The fact that you are finding dead ants is a good sign. Any treatment using repellent insecticides, which is most over the counter ones, including drione and spectracide could move the ants, but it could also solve the problem. Again, the dead ants are a good sign. 

Using termidor outside (non-repellent) around the house perimeter, high and low, has a better chance of colony elimination over several weeks. Carpenter ants send foragers to the outside, even though the nest may be inside, thus slowly picking up the termidor.


----------



## Antmadness (Aug 27, 2010)

Thanks for response. I can't seem to get termidor. Im in NY but the CT distributor said you need a double license to purchase. Is there a substitute. Realize this is a BASF product and believe there are patent restrictions so far. What I seem to be killing are the forages. I believe once the nest realizes they aren't getting a enough food supply the queen will continue to reinforce her forages troops by laying more eggs. Guess you can't starve the buggers out right? Thanks Madness


----------



## PAbugman (Jun 29, 2010)

The state of NY is not helping us at all here; my next 2 choices are Phantom and Arilon, both unavailable in NY. These two and Termidor are non-reprellent which make them valuable tools for ants and roaches. 

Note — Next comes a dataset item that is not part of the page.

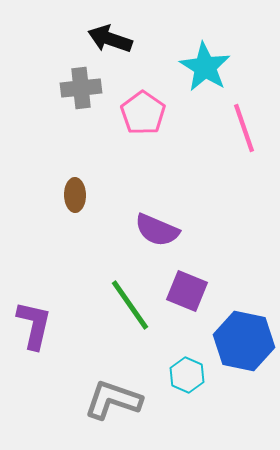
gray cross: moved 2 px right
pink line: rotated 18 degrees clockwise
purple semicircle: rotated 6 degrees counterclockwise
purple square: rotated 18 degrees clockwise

My next two choices will have the following active ingredients: 
1) Imidacloprid; non-repellent
2) Bifenthrin; repellent

Both are off patent restriction and can be found under various brand names. I urge you to get the concentrate and mix it with water yourself. Much cheaper and gives you more flexibility. 
Bifenthrin is repellent, but at lower doses it doesnt seem to repel in a negative way. We've used it a lot for all ants prior to Termidor and Phantom.

Another consideration: I always try to operate "above the table" but if I have to "deal below the table" I will in order to get the job done, providing that the benefit is worth the risk, therefore my question: Do you know anyone out of state that can get Termidor for you? Termidor is head and shoulders above all the other choices, with Phantom showing in a strong second place.

Since you have had success with your bait, you may want to consider some of the gel ant baits. The strategy behind non-repellent insecticides is that they will track it back to the nest; strategy behind baiting is much the same in that they will bring it back to the nest. If they feed strongly on the bait you can get colony elimination that way.


----------



## noquacks (Jun 5, 2010)

Yup....imidacloprid also in Dominion 2L. I used it for subterraneans. Works great. Good also for ant/etc. Go for it. Oh....more reasonably priced than the highly touted termidor.


----------